Появился специалист по заболеваниям гортани и спросил, все ли готово для его операции. Через десять минут в палату привезли ребенка, и над столом снова, словно фимиам, поднялись пары хлороформа. Операция продлилась десять минут, и вскоре Бэнкс и «подмена» опять принялись отмывать помещение. Специалист по гортани мылся в приемной перед операционной и насвистывал. А когда закончил, просунул голову в дверь и, заметив: «Нет покоя грешникам, сестра», — удалился.

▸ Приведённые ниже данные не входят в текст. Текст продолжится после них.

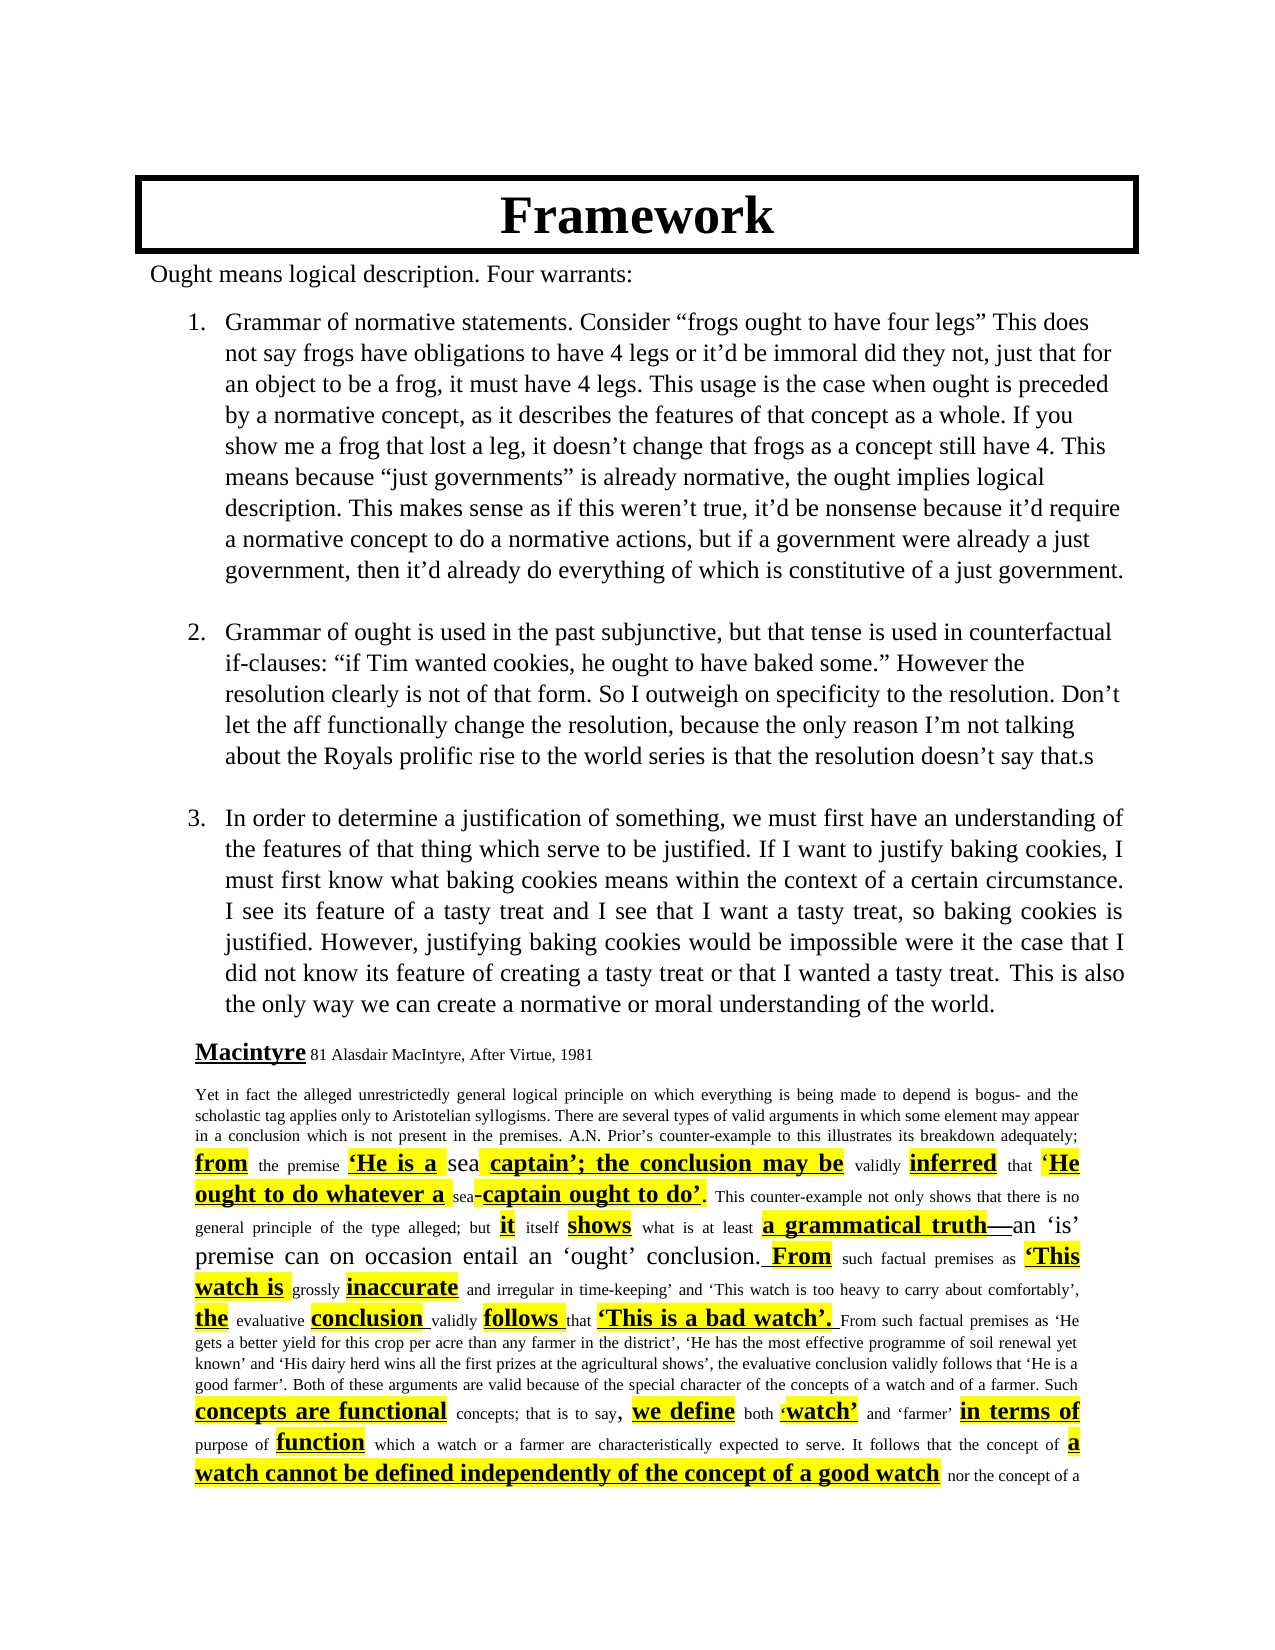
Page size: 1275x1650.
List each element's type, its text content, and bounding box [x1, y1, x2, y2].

list Grammar of ought is used in the past subjunctive, but that tense is used in counterfactual if-clauses: “if Tim wanted cookies, he ought to have baked some.” However the resolution clearly is not of that form. So I outweigh on specificity to the resolution. Don’t let the aff functionally change the resolution, because the only reason I’m not talking about the Royals prolific rise to the world series is that the resolution doesn’t say that.s [187, 617, 1125, 770]
text Ought means logical description. Four warrants: [150, 259, 1125, 288]
text Macintyre 81 Alasdair MacIntyre, After Virtue, 1981 [195, 1037, 1080, 1066]
subtitle Framework [142, 181, 1133, 248]
list In order to determine a justification of something, we must first have an understanding of the features of that thing which serve to be justified. If I want to justify baking cookies, I must first know what baking cookies means within the context of a certain circumstance. I see its feature of a tasty treat and I see that I want a tasty treat, so baking cookies is justified. However, justifying baking cookies would be impossible were it the case that I did not know its feature of creating a tasty treat or that I wanted a tasty treat. This is also the only way we can create a normative or moral understanding of the world. [187, 803, 1125, 1018]
text Yet in fact the alleged unrestrictedly general logical principle on which everything is being made to depend is bogus- and the scholastic tag applies only to Aristotelian syllogisms. There are several types of valid arguments in which some element may appear in a conclusion which is not present in the premises. A.N. Prior’s counter-example to this illustrates its breakdown adequately; from the premise ‘He is a sea captain’; the conclusion may be validly inferred that ‘He ought to do whatever a sea-captain ought to do’. This counter-example not only shows that there is no general principle of the type alleged; but it itself shows what is at least a grammatical truth—an ‘is’ premise can on occasion entail an ‘ought’ conclusion. From such factual premises as ‘This watch is grossly inaccurate and irregular in time-keeping’ and ‘This watch is too heavy to carry about comfortably’, the evaluative conclusion validly follows that ‘This is a bad watch’. From such factual premises as ‘He gets a better yield for this crop per acre than any farmer in the district’, ‘He has the most effective programme of soil renewal yet known’ and ‘His dairy herd wins all the first prizes at the agricultural shows’, the evaluative conclusion validly follows that ‘He is a good farmer’. Both of these arguments are valid because of the special character of the concepts of a watch and of a farmer. Such concepts are functional concepts; that is to say, we define both ‘watch’ and ‘farmer’ in terms of purpose of function which a watch or a farmer are characteristically expected to serve. It follows that the concept of a watch cannot be defined independently of the concept of a good watch nor the concept of a farmer independently of that of a good farmer; and that the criterion of something’s being a watch and the criterion of something’s being a good watch. [195, 1085, 1080, 1487]
list Grammar of normative statements. Consider “frogs ought to have four legs” This does not say frogs have obligations to have 4 legs or it’d be immoral did they not, just that for an object to be a frog, it must have 4 legs. This usage is the case when ought is preceded by a normative concept, as it describes the features of that concept as a whole. If you show me a frog that lost a leg, it doesn’t change that frogs as a concept still have 4. This means because “just governments” is already normative, the ought implies logical description. This makes sense as if this weren’t true, it’d be nonsense because it’d require a normative concept to do a normative actions, but if a government were already a just government, then it’d already do everything of which is constitutive of a just government. [187, 307, 1125, 584]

Некоторое время женщины трудились молча. Бэнкс казалась сосредоточенной и даже мрачной.
— Слушай, — наконец не выдержала новенькая. — Наш Пипс бушует на лестнице (Пипсом в больнице звали сэра Джона Филиппса). И Томс с ним. Интересно, как он там? Я имею в виду сэра Дерека.
— Не поверю, что тебе есть до него хоть какое-нибудь дело.
— Правда, очень интересно.
Голоса стали громче, но женщины не могли разобрать слов. Они замерли и прислушивались. На лестнице происходило какое-то движение. К мужским голосам присоединился женский.
— Кто это? — заинтересовалась «подмена».
— Похоже на Мэриголд, — ответила Бэнкс. — Боже, как она меня бесит!
— Тс-с-с… О чем это они?
Теперь голос сэра Джона перекрывал все остальные:
— Я сам займусь этим!
— Пипс совершенно взбесился, — прошептала медсестра.
— Да, — послышался ясный ответ Томса. — Да.
Раздался звук шагов. Дверь внезапно открылась, и на пороге появилась сиделка О'Каллагана.
— Это ужасно! — воскликнула она. — Просто ужасно!
— В чем дело? Что случилось?
— Он умер. Сэр Дерек О'Каллаган умер!
— Да что ты!
— Жуть, что творится, — волновалась сестра Грэм. — С ним сейчас леди О'Каллаган. Она пожелала, чтобы ее оставили одну. Я почувствовала, что мне необходимо кому-нибудь рассказать.
Наступила мертвая тишина, затем женщины, словно побуждаемые некоей мысленной телепатией, не сговариваясь, повернулись и посмотрели на Бэнкс. Та откинула голову назад, непреклонно уперев руки в бока. Ее глаза метали искры, губы судорожно шевелились.
— Бэнкс! — возмутилась работавшая с ней медсестра. — Как ты можешь так себя вести? Я вижу, ты рада, что он умер!
— Если бы я не сбросила оковы религии, — ответила старшая коллега, — я бы сказала: «Возблагодарим Господа за то, что он поверг нашего врага!»
— Да ты просто отвратительная старая злюка! — бросила сестра-сиделка министра и вышла из операционной.
Леди О'Каллаган настаивает
— Леди О'Каллаган, прошу прощения за беспокойство, могу я с вами немного поговорить?
Рональд Джеймсон запнулся и сконфуженно по-смотрел на вдову своего покойного работодателя. Женщина в черном платье была необыкновенно красива. Ее волосы — секретарь никогда не мог решить, то ли они белокурые, то ли русые, — выглядели так, словно их тщательно разгладили и придали нужную форму. Тонкие изящные руки спокойно лежали на платье. Голубые глаза смотрели из-под тяжелых век с вежливой отстраненностью.
— Хорошо, — тихо согласилась она. — Пойдемте в мою комнату, мистер Джеймсон.
Он последовал за ней в эту обитель воплощенного вкуса. Сесиль неторопливо села спиной к свету и произнесла:
— Присаживайтесь, мистер Джеймсон.
Рональд рассыпался в благодарностях и опустился на самый неудобный стул.